**Directions:**
**1)** Retype the Balboa Park text word for word, starting at "Elevation Gain" and ending at "Diego’s primary attractions.".
**2)** Answer these from the Balboa Park text:
(a) What is the round-trip distance?
(b) What event did the 1915-1916 exposition commemorate?
(c) How many acres does Balboa Park cover?
**3)** List every attraction the Balboa Park text names among its most well-known ones.

**Selected passage:**
Distance (round-trip)

2.9 mi


3 hrs

Elevation Gain

250 ft




From 1915-1916, the city of San Diego held an exposition on the site of what was then known as City Park to commemorate the opening of the Panama Canal. In honor of the occasion, exposition planners re-christened the park after Vasco Nuñez de Balboa, the Spaniard who first sighted the Pacific Ocean during Spain’s exploration of Panama. Many of the buildings and much of the landscaping created from the event formed the basis of what is today one of San Diego’s primary attractions.


One hundred years later, the 1,200-acre Balboa Park contains a variety of attractions centered on a half-mile-long street partially closed to traffic known as El Prado. The most well-known of those attractions include the numerous city museums, botanical gardens, theaters, the San Diego Zoo, and some flamboyant Spanish renaissance architecture preserved from the 1915-1916 Panama-California Exposition. Many of these structures now house the city’s museums, including the Museum of Man within the lavishly ornate California Building and the open-air botanical building, which houses about 2,100 different species of exotic flowers, ferns, and other unusual plants.

**The data:**
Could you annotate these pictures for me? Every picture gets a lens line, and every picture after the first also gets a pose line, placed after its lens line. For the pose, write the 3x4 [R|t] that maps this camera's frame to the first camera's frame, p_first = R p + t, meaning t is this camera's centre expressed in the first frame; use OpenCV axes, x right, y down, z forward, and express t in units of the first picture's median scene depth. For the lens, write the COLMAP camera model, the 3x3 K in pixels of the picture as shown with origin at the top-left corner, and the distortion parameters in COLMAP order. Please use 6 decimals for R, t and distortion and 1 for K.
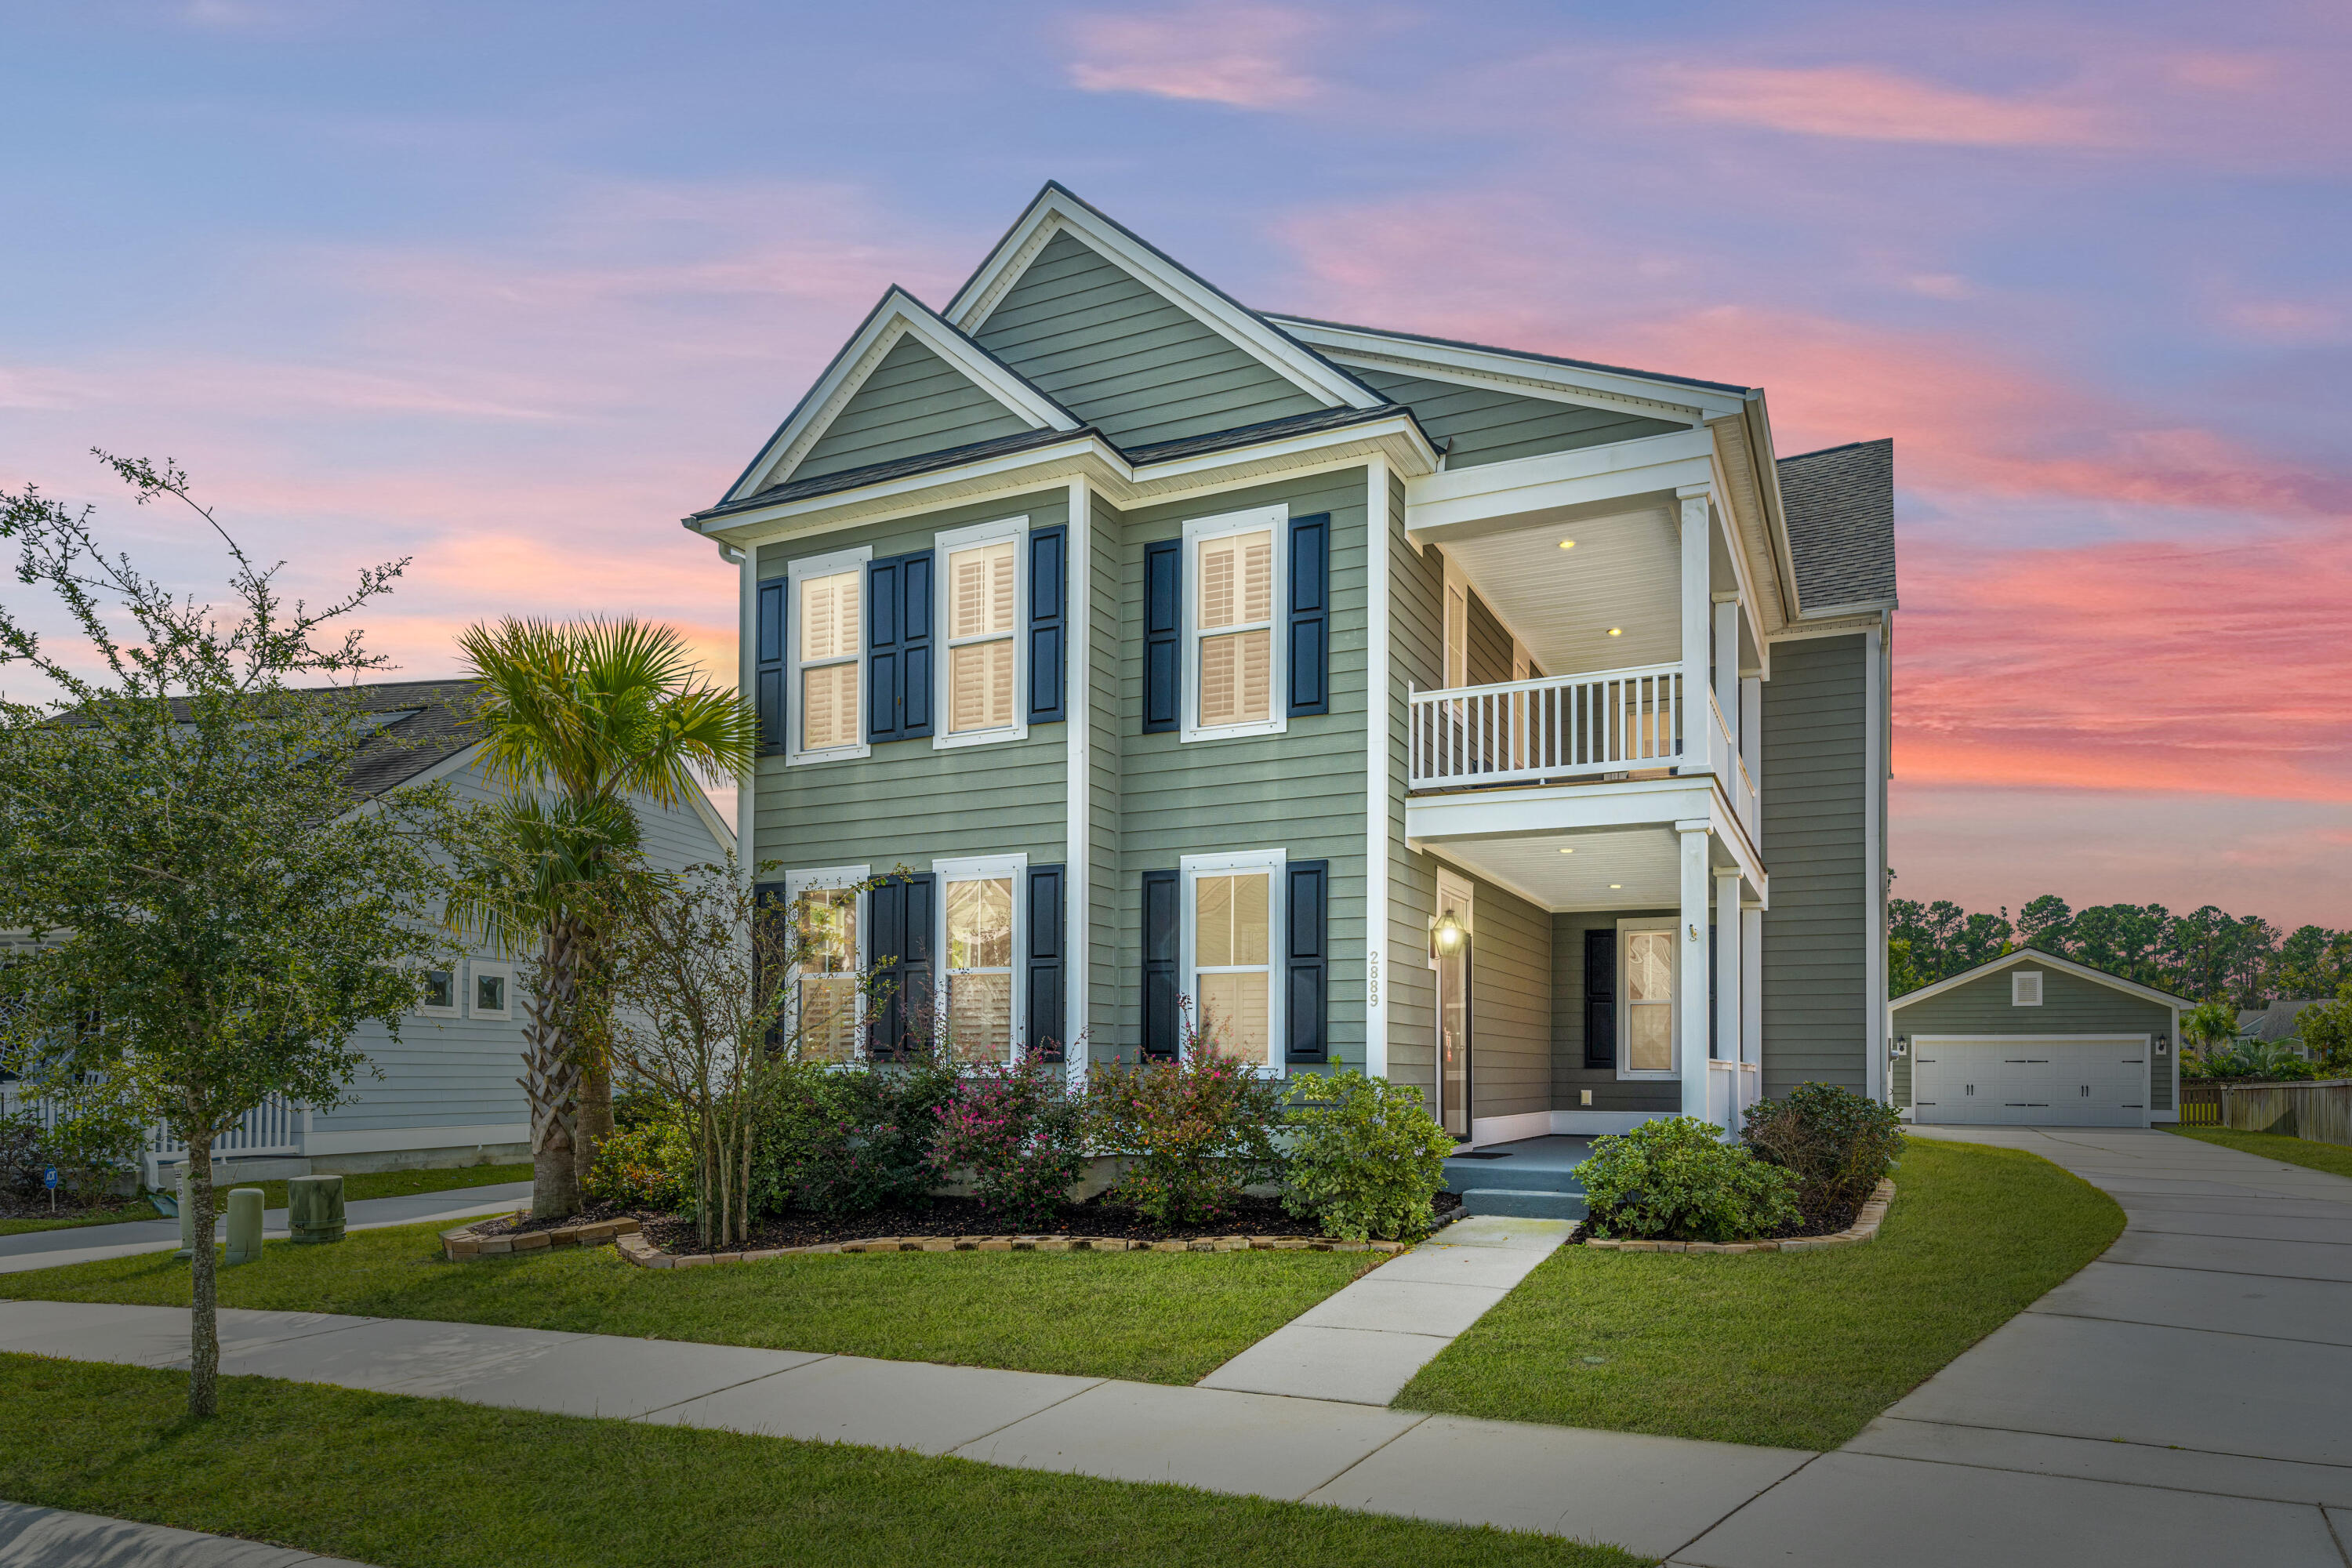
lens RADIAL K [[1360.0, 0, 1179.0], [0, 1360.0, 1070.3], [0, 0, 1]] dist [-0.003089, -0.000144]
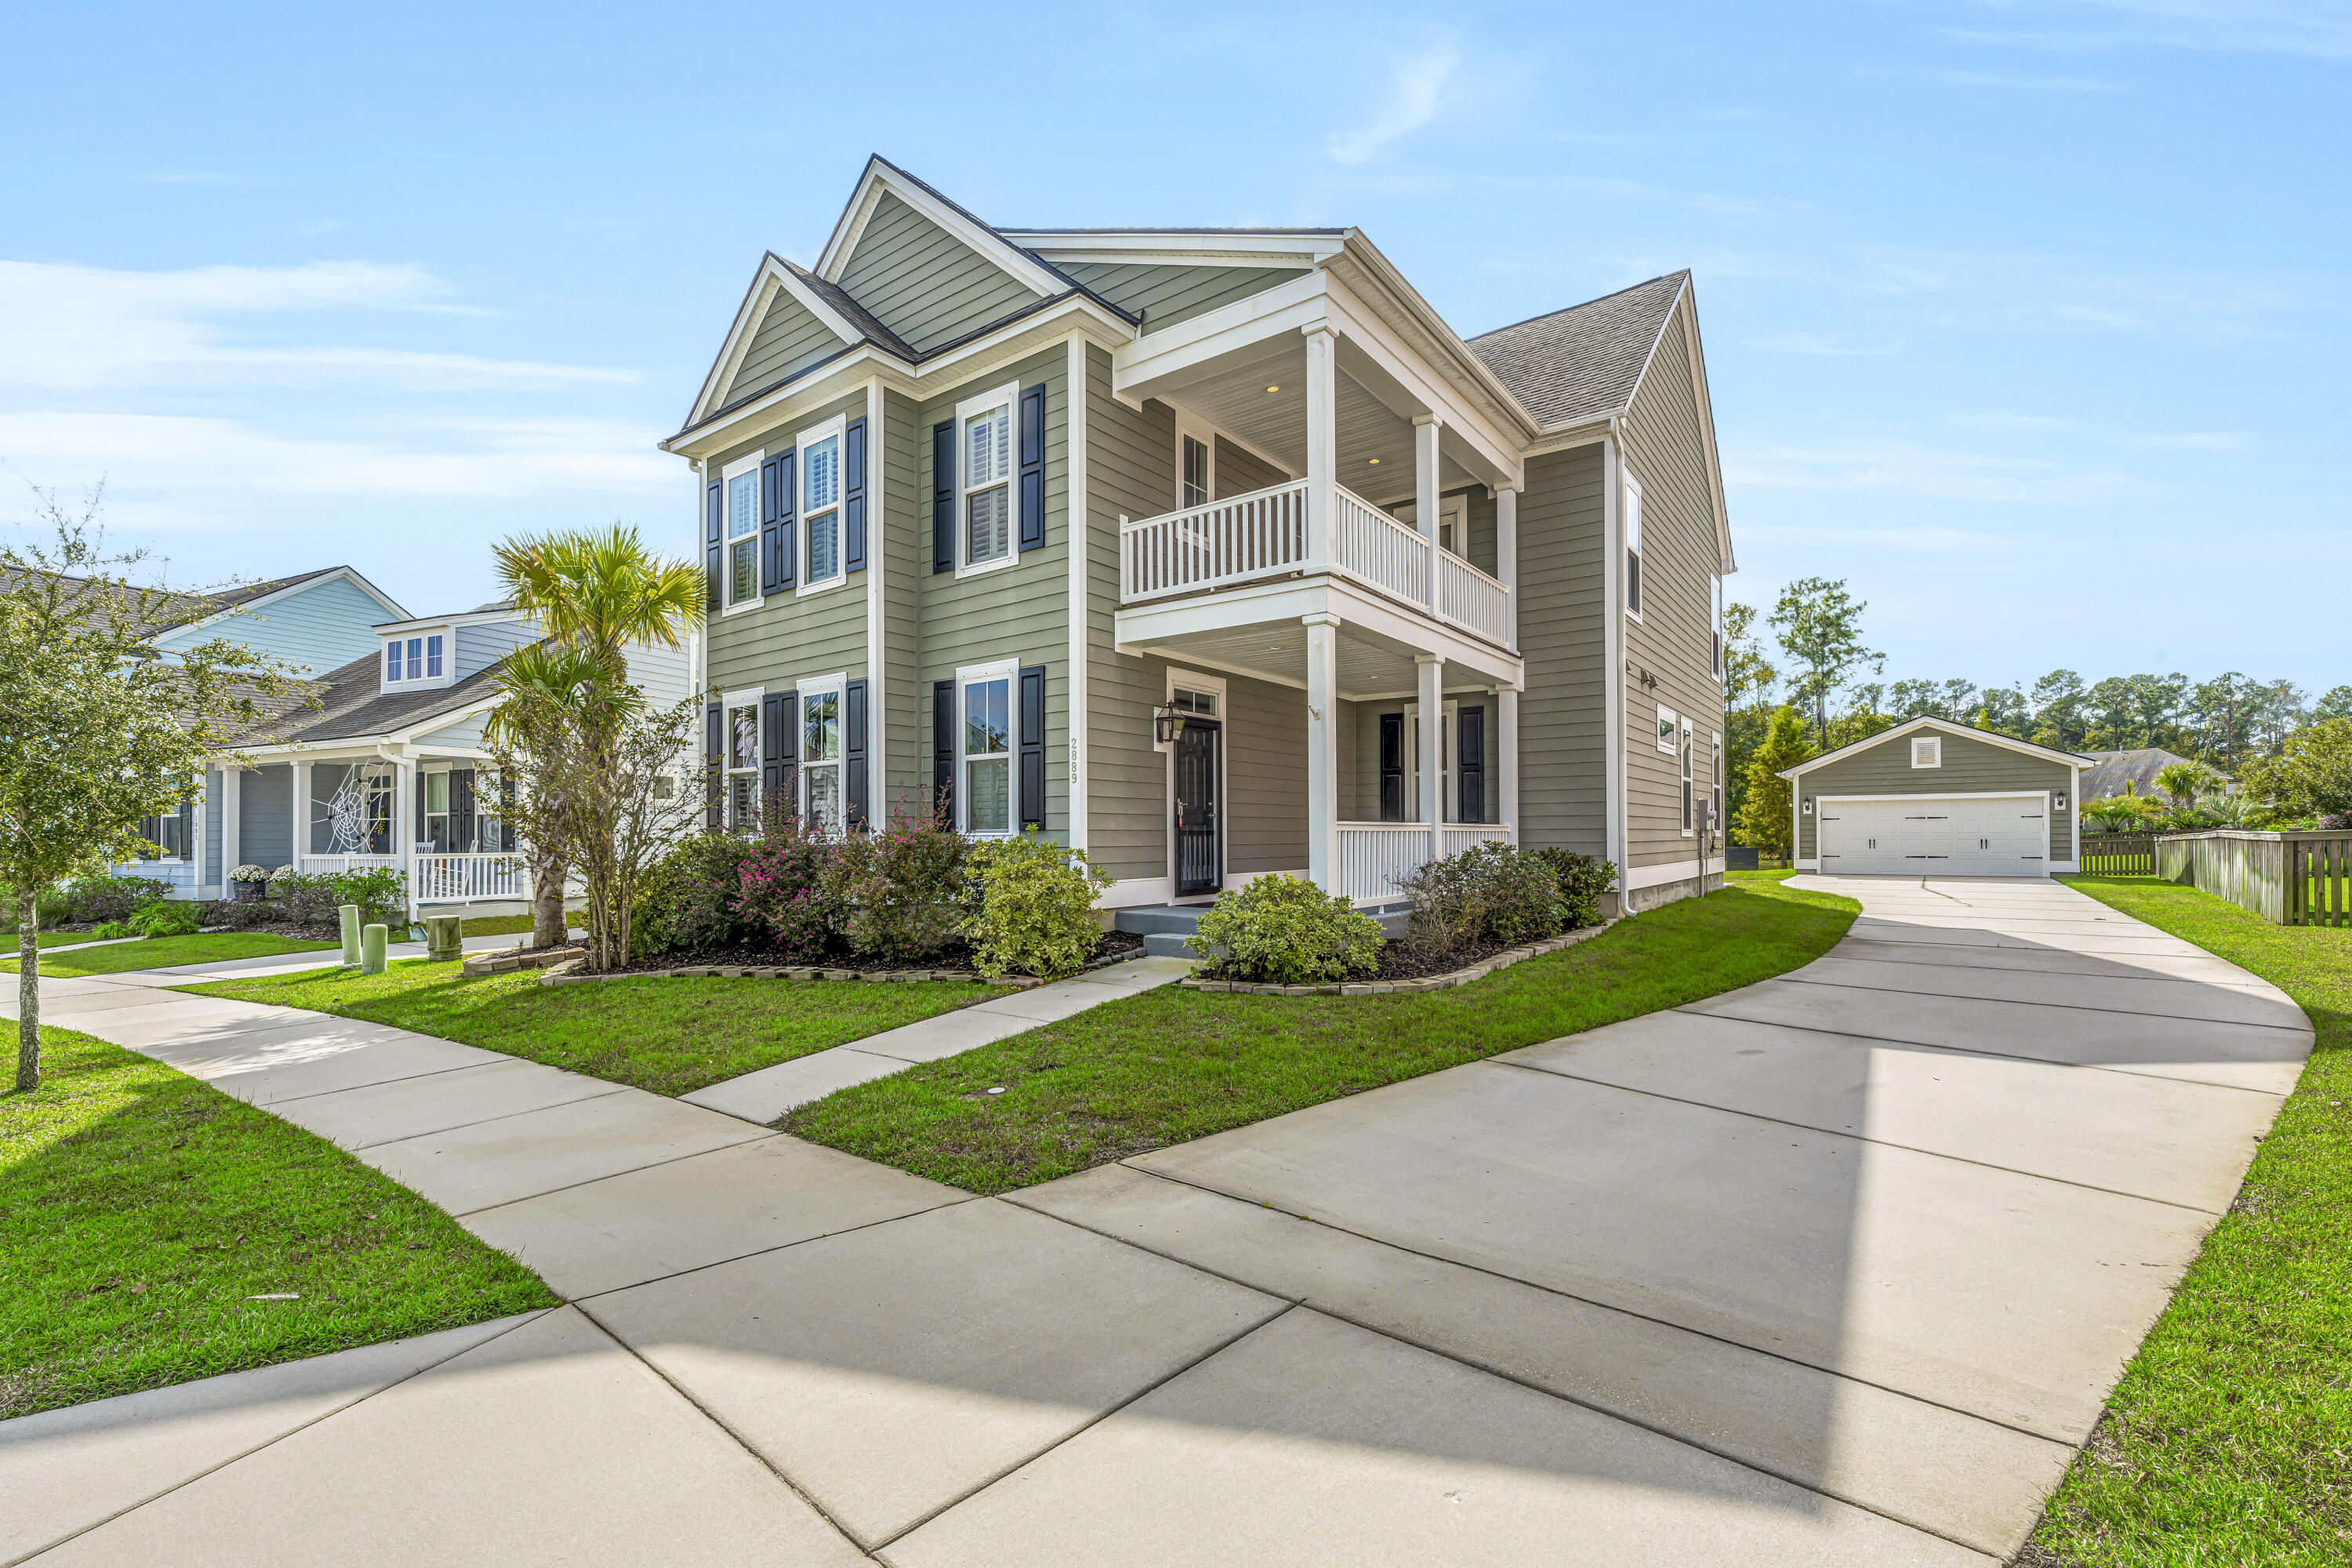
lens RADIAL K [[988.2, 0, 1172.8], [0, 988.2, 837.2], [0, 0, 1]] dist [-0.000148, -0.000008]
pose [[0.974516, -0.011515, -0.224022, 0.395371], [0.012131, 0.999925, 0.001372, 0.001323], [0.223989, -0.004055, 0.974583, 0.142343]]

**Responses by item number:**
**1)**
Elevation Gain

250 ft




From 1915-1916, the city of San Diego held an exposition on the site of what was then known as City Park to commemorate the opening of the Panama Canal. In honor of the occasion, exposition planners re-christened the park after Vasco Nuñez de Balboa, the Spaniard who first sighted the Pacific Ocean during Spain’s exploration of Panama. Many of the buildings and much of the landscaping created from the event formed the basis of what is today one of San Diego’s primary attractions.

**2)**
(a) 2.9 mi
(b) The opening of the Panama Canal
(c) 1,200 acres

**3)**
- Numerous city museums
- Botanical gardens
- Theaters
- The San Diego Zoo
- Flamboyant Spanish renaissance architecture preserved from the 1915-1916 Panama-California Exposition